Columbia students go OFFLINE with new art collective program
April 5, 2019
Networking is emphasized as an important part of the learning curriculum at Columbia. However, two students felt there was not enough being done to help students showcase their work and connect with others.
Junior arts management majors Peter Jang and Jeonghun Han are changing this with OFFLINE, an independent art collective focused on curating events to help artists further promote themselves.
“One thing I have learned from the school is to try to market yourself, but at the same time, I was questioning them,” Jang said. “[Does Columbia] actually provide those marketing platforms or opportunities to do that? I don’t think the school provides those.”
OFFLINE curates live performances and events for all art mediums, unlike typical art collectives that deal with just one form of art. Jang said the goal is to “challenge the status quo.”
The relationship between a curator and an artist can be a difficult hierarchy, but OFFLINE wants to make that relationship better and be an incubator for artists, Jang said.
The collective chose the name OFFLINE because the members believed it was important for artists to collaborate and network in-person rather than just through social media.

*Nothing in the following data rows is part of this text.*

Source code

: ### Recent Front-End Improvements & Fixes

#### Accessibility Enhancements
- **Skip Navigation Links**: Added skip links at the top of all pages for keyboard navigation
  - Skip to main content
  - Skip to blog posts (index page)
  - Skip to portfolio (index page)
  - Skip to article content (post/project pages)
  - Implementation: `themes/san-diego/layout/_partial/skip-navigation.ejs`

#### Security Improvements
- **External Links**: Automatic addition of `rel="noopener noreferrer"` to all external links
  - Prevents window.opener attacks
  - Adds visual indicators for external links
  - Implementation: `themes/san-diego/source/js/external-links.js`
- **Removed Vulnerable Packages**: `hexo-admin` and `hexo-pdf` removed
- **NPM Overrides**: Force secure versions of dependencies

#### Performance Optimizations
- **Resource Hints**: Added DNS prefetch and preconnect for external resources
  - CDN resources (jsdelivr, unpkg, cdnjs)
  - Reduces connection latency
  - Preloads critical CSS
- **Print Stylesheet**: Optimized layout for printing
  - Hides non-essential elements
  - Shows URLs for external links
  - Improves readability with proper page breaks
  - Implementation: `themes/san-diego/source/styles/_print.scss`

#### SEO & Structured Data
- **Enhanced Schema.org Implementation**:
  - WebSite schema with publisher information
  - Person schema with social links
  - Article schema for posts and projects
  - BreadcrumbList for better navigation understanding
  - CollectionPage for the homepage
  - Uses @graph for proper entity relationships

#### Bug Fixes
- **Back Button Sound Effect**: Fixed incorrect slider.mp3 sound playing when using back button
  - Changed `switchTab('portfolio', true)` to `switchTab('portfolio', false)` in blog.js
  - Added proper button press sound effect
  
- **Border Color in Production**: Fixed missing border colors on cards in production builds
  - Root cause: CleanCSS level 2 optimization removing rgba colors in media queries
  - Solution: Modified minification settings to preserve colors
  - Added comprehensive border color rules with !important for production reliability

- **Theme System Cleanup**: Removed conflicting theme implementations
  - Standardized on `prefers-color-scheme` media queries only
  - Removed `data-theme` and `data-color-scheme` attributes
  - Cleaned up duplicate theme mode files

They want to encourage students to get out of their dorms and actually do the work they are learning about in classes, Han said.
OFFLINE hosted the event ART-ISFACTION April 6 at 410 N. Paulina St. They asked artists to present work about their perspectives on love. The event featured everything from video art to fashion designers.

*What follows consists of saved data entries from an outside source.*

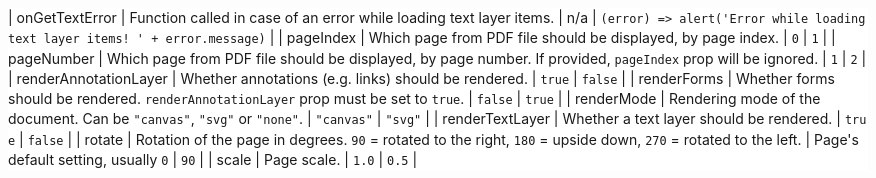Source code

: | onGetTextError           | Function called in case of an error while loading text layer items.                                                                                                                                                                                                                              | n/a                                           | `(error) => alert('Error while loading text layer items! ' + error.message)`                                                                                                                                                                                                                     |
| pageIndex                | Which page from PDF file should be displayed, by page index.                                                                                                                                                                                                                                     | `0`                                           | `1`                                                                                                                                                                                                                                                                                              |
| pageNumber               | Which page from PDF file should be displayed, by page number. If provided, `pageIndex` prop will be ignored.                                                                                                                                                                                     | `1`                                           | `2`                                                                                                                                                                                                                                                                                              |
| renderAnnotationLayer    | Whether annotations (e.g. links) should be rendered.                                                                                                                                                                                                                                             | `true`                                        | `false`                                                                                                                                                                                                                                                                                          |
| renderForms              | Whether forms should be rendered. `renderAnnotationLayer` prop must be set to `true`.                                                                                                                                                                                                            | `false`                                       | `true`                                                                                                                                                                                                                                                                                           |
| renderMode               | Rendering mode of the document. Can be `"canvas"`, `"svg"` or `"none"`.                                                                                                                                                                                                                          | `"canvas"`                                    | `"svg"`                                                                                                                                                                                                                                                                                          |
| renderTextLayer          | Whether a text layer should be rendered.                                                                                                                                                                                                                                                         | `true`                                        | `false`                                                                                                                                                                                                                                                                                          |
| rotate                   | Rotation of the page in degrees. `90` = rotated to the right, `180` = upside down, `270` = rotated to the left.                                                                                                                                                                                  | Page's default setting, usually `0`           | `90`                                                                                                                                                                                                                                                                                             |
| scale                    | Page scale.                                                                                                                                                                                                                                                                                      | `1.0`                                         | `0.5`                                                                                                                                                                                                                                                                                            |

The theme of this event tied into the collective’s bigger theme for the year: identity. The theme was developed after the group’s first official event, Anti, in November 2018.
“We found our [identity]. That was another reason why we went that route, so we can solidify our identity and then have everyone kind of evaluate their own as well,” said project manager and photography major Donovan Victoria Thomas.
Thomas is in charge of scouting artists on social media and anywhere around Chicago, specifically looking for someone who is unique and who fits the theme, she said.
“It doesn’t matter if we fail or not. We didn’t really see any failing aspect in our future because failure doesn’t mean anything for us [because we still learned something],” Han said.
In the future, they hope to expand to bigger venues and have more collaborations with international and rising artists, Thomas said.
“As an artist, you have to consider yourself a business at the same time,” Han said. “We’re doing this to provide [artists] an easier platform and [to make them] more approachable because we are students, [and] we’re the artists.”